[Task statement]
Whenever a line in this data holds the word "Manuel", report that line in full.

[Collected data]

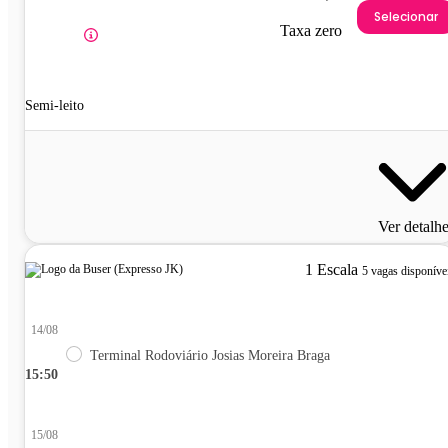
Selecionar
Taxa zero
Semi-leito
Ver detalh
1 Escala
5 vagas disponíve
14/08
Terminal Rodoviário Josias Moreira Braga
15:50
15/08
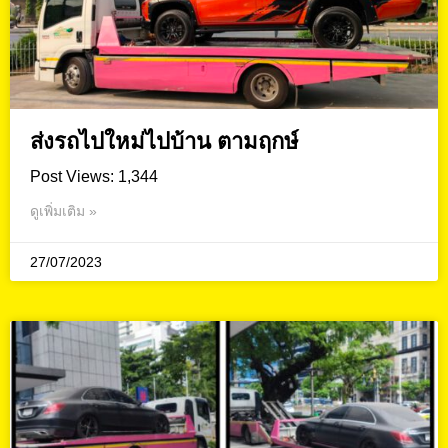
ส่งรถไปใหม่ไปบ้าน ตามฤกษ์
Post Views: 1,344
ดูเพิ่มเติม »
27/07/2023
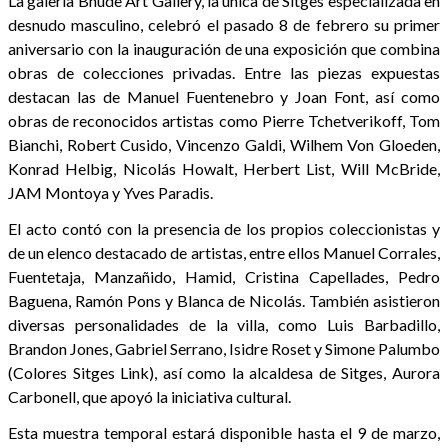
La galería Bnude Art Gallery, la única de Sitges especializada en
desnudo masculino, celebró el pasado 8 de febrero su primer
aniversario con la inauguración de una exposición que combina
obras de colecciones privadas. Entre las piezas expuestas
destacan las de Manuel Fuentenebro y Joan Font, así como
obras de reconocidos artistas como Pierre Tchetverikoff, Tom
Bianchi, Robert Cusido, Vincenzo Galdi, Wilhem Von Gloeden,
Konrad Helbig, Nicolás Howalt, Herbert List, Will McBride,
JAM Montoya y Yves Paradis.
El acto contó con la presencia de los propios coleccionistas y
de un elenco destacado de artistas, entre ellos Manuel Corrales,
Fuentetaja, Manzañido, Hamid, Cristina Capellades, Pedro
Baguena, Ramón Pons y Blanca de Nicolás. También asistieron
diversas personalidades de la villa, como Luis Barbadillo,
Brandon Jones, Gabriel Serrano, Isidre Roset y Simone Palumbo
(Colores Sitges Link), así como la alcaldesa de Sitges, Aurora
Carbonell, que apoyó la iniciativa cultural.
Esta muestra temporal estará disponible hasta el 9 de marzo,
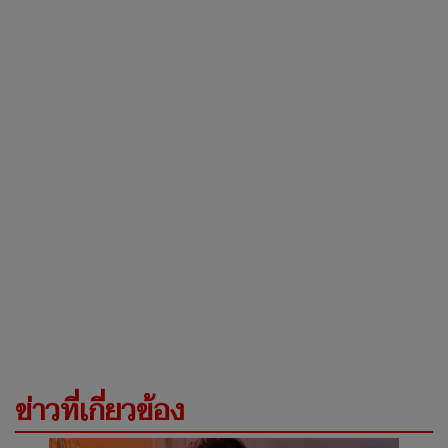
ข่าวที่เกี่ยวข้อง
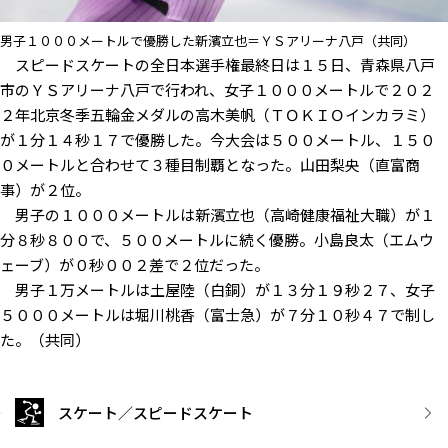
男子１０００メートルで優勝した新濱立也＝ＹＳアリーナ八戸（共同）
スピードスケートの全日本選手権最終日は１５日、青森県八戸
市のＹＳアリーナ八戸で行われ、女子１０００メートルで２０２
２年北京冬季五輪金メダルの高木美帆（ＴＯＫＩＯインカラミ）
が１分１４秒１７で優勝した。今大会は５００メートル、１５０
０メートルと合わせて３種目制覇となった。山田梨央（直富商
事）が２位。
男子の１０００メートルは新濱立也（高崎健康福祉大職）が１
分８秒８００で、５００メートルに続く優勝。小島良太（エムウ
ェーブ）が０秒００２差で２位だった。
男子１万メートルは土屋陸（白銅）が１３分１９秒２７、女子
５０００メートルは堀川桃香（富士急）が７分１０秒４７で制し
た。（共同）
スケート／スピードスケート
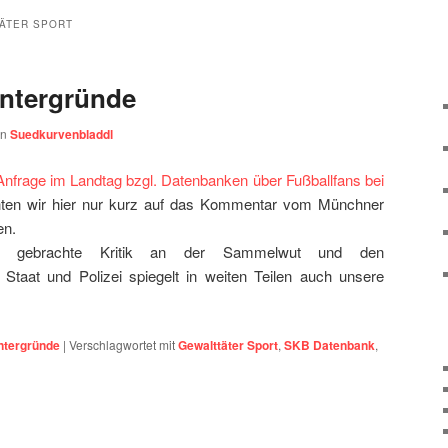
ÄTER SPORT
Hintergründe
on
Suedkurvenbladdl
Anfrage im Landtag bzgl. Datenbanken über Fußballfans bei
en wir hier nur kurz auf das Kommentar vom Münchner
en.
k gebrachte Kritik an der Sammelwut und den
Staat und Polizei spiegelt in weiten Teilen auch unsere
intergründe
|
Verschlagwortet mit
Gewalttäter Sport
,
SKB Datenbank
,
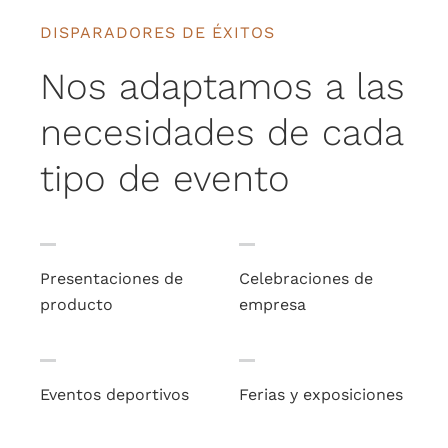
DISPARADORES DE ÉXITOS
Nos adaptamos a las
necesidades de cada
tipo de evento
Presentaciones de
Celebraciones de
producto
empresa
Eventos deportivos
Ferias y exposiciones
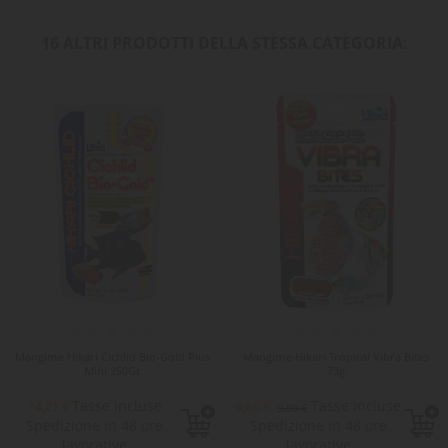
16 ALTRI PRODOTTI DELLA STESSA CATEGORIA:
-30%
Mangime Hikari Cichlid Bio-Gold Plus
Mangime Hikari Tropical Vibra Bites
Mini 250Gr
73g
Tasse incluse
Tasse incluse
14,21 €
6,86 €
9,80 €
Spedizione in 48 ore
Spedizione in 48 ore
lavorative
lavorative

[Written reply]
destacan las de Manuel Fuentenebro y Joan Font, así como
de un elenco destacado de artistas, entre ellos Manuel Corrales,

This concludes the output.